Pesquisadores do Brasil e de Portugal desenvolveram um novo nanocompósito magnético projetado para combater o câncer ósseo enquanto também promove a reparação óssea. O estudo, publicado na revista Magnetic Medicine, descreve uma estrutura em camadas composta por nanopartículas de óxido de ferro envoltas em uma fina camada de vidro bioativo. Esse design permite que o material gere calor quando exposto a um campo magnético, mantendo-se firmemente aderido ao tecido ósseo.
De acordo com a equipe de pesquisa, combinar essas duas funções em um único material tem sido um grande desafio. A nova abordagem une o aquecimento magnético para o tratamento do câncer com propriedades que estimulam a regeneração óssea.
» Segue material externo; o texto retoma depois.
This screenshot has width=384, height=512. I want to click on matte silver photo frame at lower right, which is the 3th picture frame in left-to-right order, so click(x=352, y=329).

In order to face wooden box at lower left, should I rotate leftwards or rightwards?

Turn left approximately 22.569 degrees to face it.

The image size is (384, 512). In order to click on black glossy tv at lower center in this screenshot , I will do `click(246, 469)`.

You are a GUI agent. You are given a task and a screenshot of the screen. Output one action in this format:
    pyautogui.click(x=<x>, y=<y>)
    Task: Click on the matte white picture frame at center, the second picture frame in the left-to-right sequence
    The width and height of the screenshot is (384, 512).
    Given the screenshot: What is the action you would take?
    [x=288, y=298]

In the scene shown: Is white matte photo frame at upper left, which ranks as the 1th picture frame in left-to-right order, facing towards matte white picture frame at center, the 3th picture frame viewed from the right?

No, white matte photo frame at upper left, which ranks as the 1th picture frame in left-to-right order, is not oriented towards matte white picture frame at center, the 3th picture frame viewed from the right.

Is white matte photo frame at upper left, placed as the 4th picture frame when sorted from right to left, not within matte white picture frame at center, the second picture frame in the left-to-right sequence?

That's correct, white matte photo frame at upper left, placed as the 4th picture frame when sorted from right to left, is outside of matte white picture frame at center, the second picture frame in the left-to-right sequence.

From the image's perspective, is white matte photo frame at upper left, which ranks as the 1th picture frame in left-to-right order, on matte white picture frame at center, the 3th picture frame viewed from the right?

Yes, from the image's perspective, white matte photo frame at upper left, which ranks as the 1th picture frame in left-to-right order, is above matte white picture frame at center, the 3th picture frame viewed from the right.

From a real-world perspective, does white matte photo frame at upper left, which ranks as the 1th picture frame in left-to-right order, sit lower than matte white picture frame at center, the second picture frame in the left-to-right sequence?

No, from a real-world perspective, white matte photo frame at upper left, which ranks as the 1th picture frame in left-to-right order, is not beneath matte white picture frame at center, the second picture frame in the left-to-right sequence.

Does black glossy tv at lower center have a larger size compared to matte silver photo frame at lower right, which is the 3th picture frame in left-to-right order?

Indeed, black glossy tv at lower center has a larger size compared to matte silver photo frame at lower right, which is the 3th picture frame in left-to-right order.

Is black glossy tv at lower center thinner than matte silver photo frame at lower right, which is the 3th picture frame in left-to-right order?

“Nanocompósitos bioativos magnéticos são muito promissores para a terapia do câncer ósseo porque podem simultaneamente eliminar tumores por meio da hipertermia magnética e apoiar o crescimento de novo tecido ósseo”, afirmou a Dra. Ângela Andrade, autora principal do estudo. “Descobrimos que é possível alcançar tanto uma alta magnetização do nanocompósito quanto uma forte bioatividade no mesmo material, o que tem sido um desafio constante neste campo.”
Resultados Promissores em Condições Semelhantes ao Osso
Para testar como o material se comporta no corpo, os cientistas colocaram os nanocompósitos em um fluido simulado do corpo. Sob essas condições, as partículas rapidamente formaram apatita, um mineral que se assemelha de perto à parte inorgânica do osso natural. Essa rápida formação mineral sugere que o material pode se unir bem ao osso após a implantação.
Os pesquisadores também compararam diferentes formulações do nanocompósito. Uma versão, enriquecida com um maior nível de cálcio, destacou-se por seu desempenho.
“Entre as formulações testadas, aquela com maior conteúdo de cálcio apresentou a taxa de mineralização mais rápida e a resposta magnética mais forte, tornando-a uma candidata ideal para aplicações biomédicas”, compartilhou Andrade.
Aquecendo Tumores e Facilitando o Regeneração
O núcleo de óxido de ferro confere ao material seu comportamento magnético. Quando colocado em um campo magnético alternado, ele pode gerar calor localizado que é suficiente para danificar ou destruir células cancerosas. Esse processo visa o tecido tumoral, minimizando o dano às células saudáveis adjacentes.
Simultaneamente, a camada de vidro bioativo desempenha um papel crucial na cicatrização. Ela estimula o tecido ósseo circundante a se regenerar, criando uma estratégia de tratamento que aborda tanto a remoção do tumor quanto a reparação estrutural em um único passo.
“Este estudo oferece novas perspectivas sobre como a química de superfície e a estrutura influenciam o desempenho de biomateriais magnéticos,” acrescentou Andrade. “As descobertas abrem novas possibilidades para o desenvolvimento de materiais multifuncionais cada vez mais avançados, que sejam seguros e eficazes para uso clínico.”
Um Avanço para a Medicina Oncológica e Regenerativa
No geral, a pesquisa marca um progresso no desenvolvimento de nanomateriais inteligentes para oncologia e medicina regenerativa. Ao combinar um forte desempenho magnético com bioatividade amigável ao osso, esses nanocompósitos apontam para terapias futuras que podem tratar tumores ósseos e restaurar tecido danificado por meio de um único procedimento minimamente invasivo.